■ AVAILABLE DATA ■
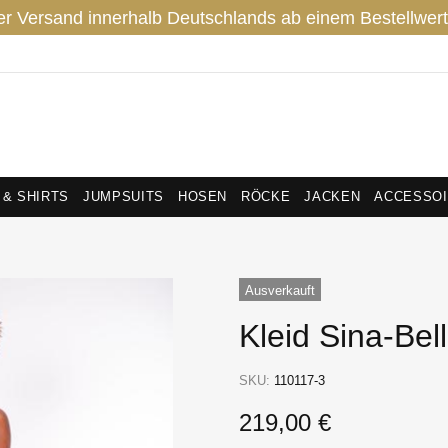
er Versand innerhalb Deutschlands ab einem Bestellwert
 & SHIRTS
JUMPSUITS
HOSEN
RÖCKE
JACKEN
ACCESSO
Ausverkauft
Kleid Sina-Bel
SKU:
110117-3
219,00 €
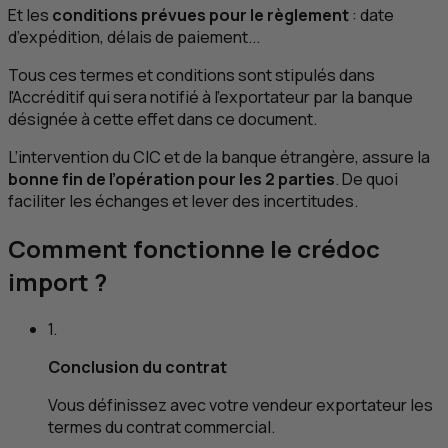
Et les
conditions prévues pour le règlement
: date
d’expédition, délais de paiement...
Tous ces termes et conditions sont stipulés dans
l'Accréditif qui sera notifié à l'exportateur par la banque
désignée à cette effet dans ce document.
L’intervention du
CIC
et de la banque étrangère, assure la
bonne fin de l’opération pour les 2 parties
. De quoi
faciliter les échanges et lever des incertitudes.
Comment fonctionne le crédoc
import ?
1.
Conclusion du contrat
Vous définissez avec votre vendeur exportateur les
termes du contrat commercial.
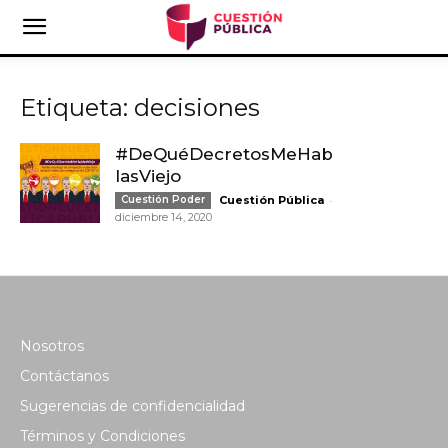
Etiqueta: decisiones
#DeQuéDecretosMeHab
lasViejo
-
Cuestión Poder
Cuestión Pública
diciembre 14, 2020
Nosotros
Contáctanos
Sugerencias de confidencialidad
Términos y Condiciones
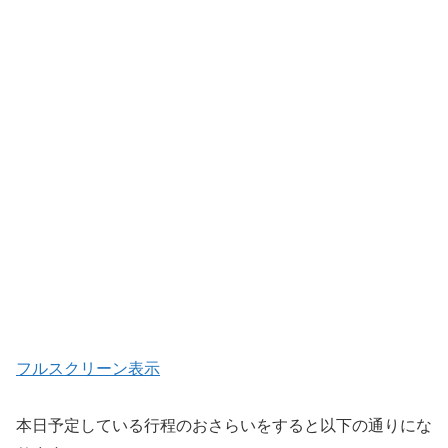
フルスクリーン表示
本日予定している行程のおさらいをすると以下の通りにな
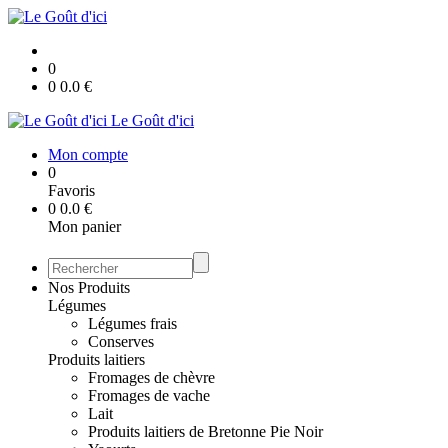
0
0
0.0
€
Le Goût d'ici
Mon compte
0
Favoris
0
0.0
€
Mon panier
Nos Produits
Légumes
Légumes frais
Conserves
Produits laitiers
Fromages de chèvre
Fromages de vache
Lait
Produits laitiers de Bretonne Pie Noir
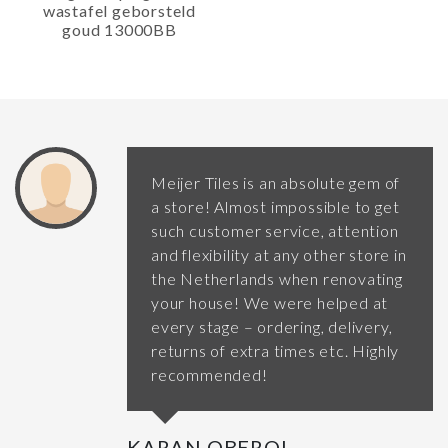
wastafel geborsteld
goud 13000BB
Meijer Tiles is an absolute gem of
a store! Almost impossible to get
such customer service, attention
and flexibility at any other store in
the Netherlands when renovating
your house! We were helped at
every stage – ordering, delivery,
returns of extra times etc. Highly
recommended!
KARAN OBEROI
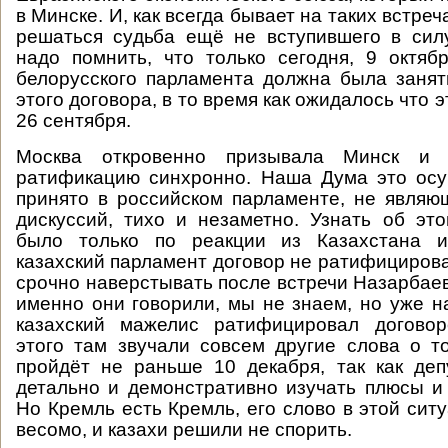
в Минске. И, как всегда бывает на таких встреч
решаться судьба ещё не вступившего в сил
надо помнить, что только сегодня, 9 октяб
белорусского парламента должна была заня
этого договора, в то время как ожидалось что 
26 сентября.
Москва откровенно призывала Минск и 
ратификацию синхронно. Наша Дума это осу
принято в российском парламенте, не явля
дискуссий, тихо и незаметно. Узнать об э
было только по реакции из Казахстана и
казахский парламент договор не ратифициров
срочно наверстывать после встречи Назарбаев
именно они говорили, мы не знаем, но уже 
казахский мажелис ратифицировал договор
этого там звучали совсем другие слова о т
пройдёт не раньше 10 декабря, так как де
детально и демонстративно изучать плюсы и
Но Кремль есть Кремль, его слово в этой сит
весомо, и казахи решили не спорить.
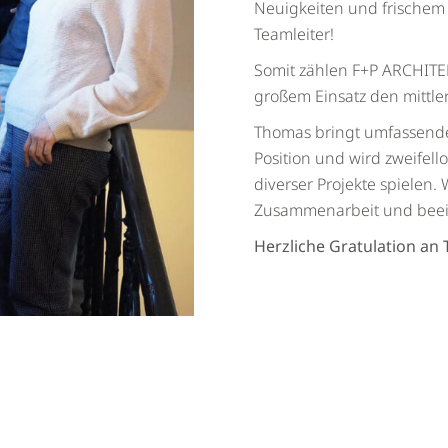
Neuigkeiten und frischem
Teamleiter!
Somit zählen F+P ARCHITEK
großem Einsatz den mittl
Thomas bringt umfassende 
Position und wird zweifell
diverser Projekte spielen.
Zusammenarbeit und beein
Herzliche Gratulation an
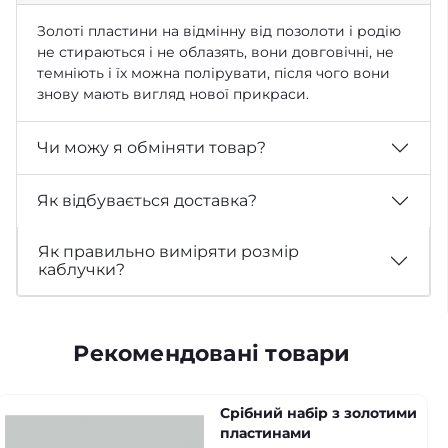
Золоті пластини на відмінну від позолоти і родію
не стираються і не облазять, вони довговічні, не
темніють і їх можна полірувати, після чого вони
знову мають вигляд нової прикраси.
Чи можу я обміняти товар?
Як відбувається доставка?
Як правильно виміряти розмір
каблучки?
Рекомендовані товари
Срібний набір з золотими
пластинами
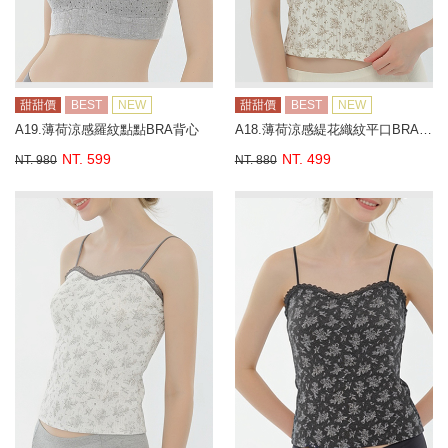
甜甜價
BEST
NEW
甜甜價
BEST
NEW
A19.薄荷涼感羅紋點點BRA背心
A18.薄荷涼感緹花織紋平口BRA背心
NT. 599
NT. 499
NT. 980
NT. 880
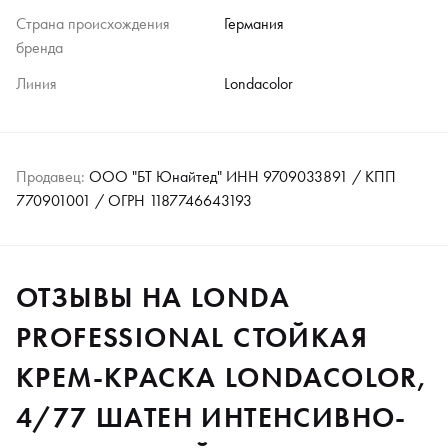
Страна происхождения
Германия
бренда
Линия
Londacolor
Продавец:
ООО "БТ Юнайтед" ИНН 9709033891 / КПП
770901001 / ОГРН 1187746643193
ОТЗЫВЫ НА LONDA
PROFESSIONAL СТОЙКАЯ
КРЕМ-КРАСКА LONDACOLOR,
4/77 ШАТЕН ИНТЕНСИВНО-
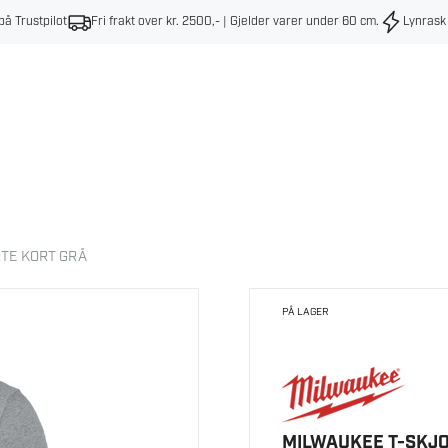
på Trustpilot
Fri frakt over kr. 2500,- | Gjelder varer under 60 cm
.
Lynrask
TE KORT GRÅ
PÅ LAGER
MILWAUKEE T-SKJO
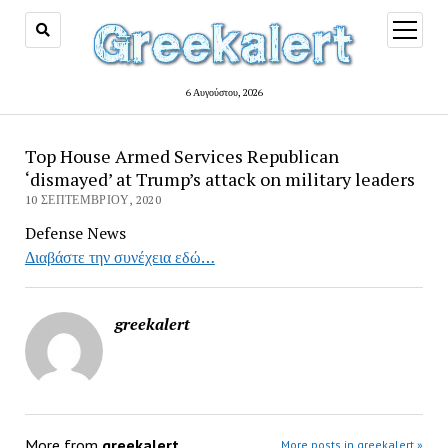
open
menu
6 Αυγούστου, 2026
Top House Armed Services Republican
‘dismayed’ at Trump’s attack on military leaders
10 ΣΕΠΤΕΜΒΡΊΟΥ, 2020
Defense News
Διαβάστε την συνέχεια εδώ…
greekalert
More from
greekalert
More posts in greekalert »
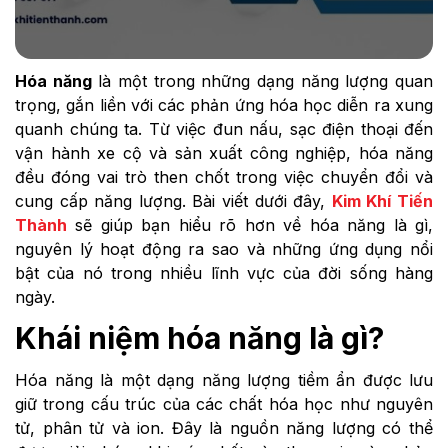
Hóa năng
là một trong những dạng năng lượng quan
trọng, gắn liền với các phản ứng hóa học diễn ra xung
quanh chúng ta. Từ việc đun nấu, sạc điện thoại đến
vận hành xe cộ và sản xuất công nghiệp, hóa năng
đều đóng vai trò then chốt trong việc chuyển đổi và
cung cấp năng lượng. Bài viết dưới đây,
Kim Khí Tiến
Thành
sẽ giúp bạn hiểu rõ hơn về hóa năng là gì,
nguyên lý hoạt động ra sao và những ứng dụng nổi
bật của nó trong nhiều lĩnh vực của đời sống hàng
ngày.
Khái niệm hóa năng là gì?
Hóa năng là một dạng năng lượng tiềm ẩn được lưu
giữ trong cấu trúc của các chất hóa học như nguyên
tử, phân tử và ion. Đây là nguồn năng lượng có thể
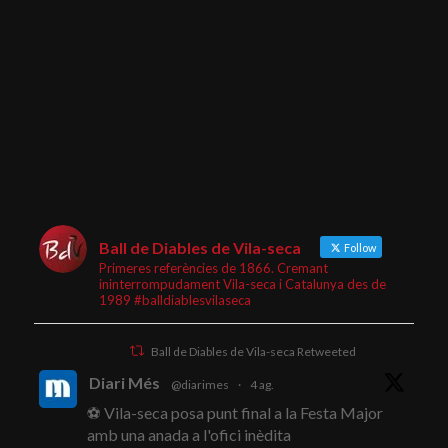
Ball de Diables de Vila-seca
Follow
Primeres referències de 1866. Cremant
ininterrompudament Vila-seca i Catalunya des de
1989 #balldiablesvilaseca
Ball de Diables de Vila-seca Retweeted
Diari Més
@diarimes
·
4 ag.
⚽ Vila-seca posa punt final a la Festa Major
amb una anada a l'ofici inèdita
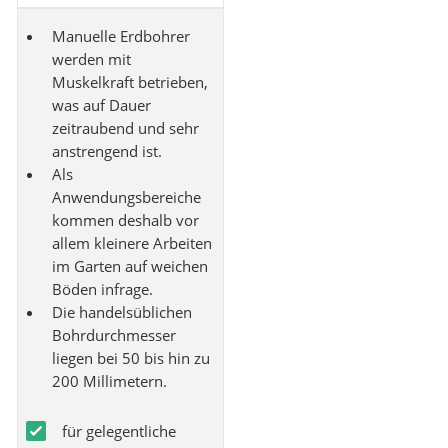
Manuelle Erdbohrer
werden mit
Muskelkraft betrieben,
was auf Dauer
zeitraubend und sehr
anstrengend ist.
Als
Anwendungsbereiche
kommen deshalb vor
allem kleinere Arbeiten
im Garten auf weichen
Böden infrage.
Die handelsüblichen
Bohrdurchmesser
liegen bei 50 bis hin zu
200 Millimetern.
für gelegentliche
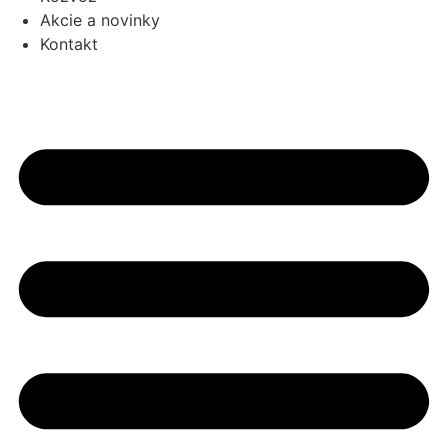
Akcie a novinky
Kontakt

■ INSTRUCTIONS TO FOLLOW ■
Write out exactly the lines that run from the top of the listing above to the line containing "Conclusion du contrat", both ends included. Omit every picture.

■ YOUR SOLUTION ■
er Versand innerhalb Deutschlands ab einem Bestellwert
 & SHIRTS
JUMPSUITS
HOSEN
RÖCKE
JACKEN
ACCESSO
Ausverkauft
Kleid Sina-Bel
SKU:
110117-3
219,00 €
Et les
conditions prévues pour le règlement
: date
d’expédition, délais de paiement...
Tous ces termes et conditions sont stipulés dans
l'Accréditif qui sera notifié à l'exportateur par la banque
désignée à cette effet dans ce document.
L’intervention du
CIC
et de la banque étrangère, assure la
bonne fin de l’opération pour les 2 parties
. De quoi
faciliter les échanges et lever des incertitudes.
Comment fonctionne le crédoc
import ?
1.
Conclusion du contrat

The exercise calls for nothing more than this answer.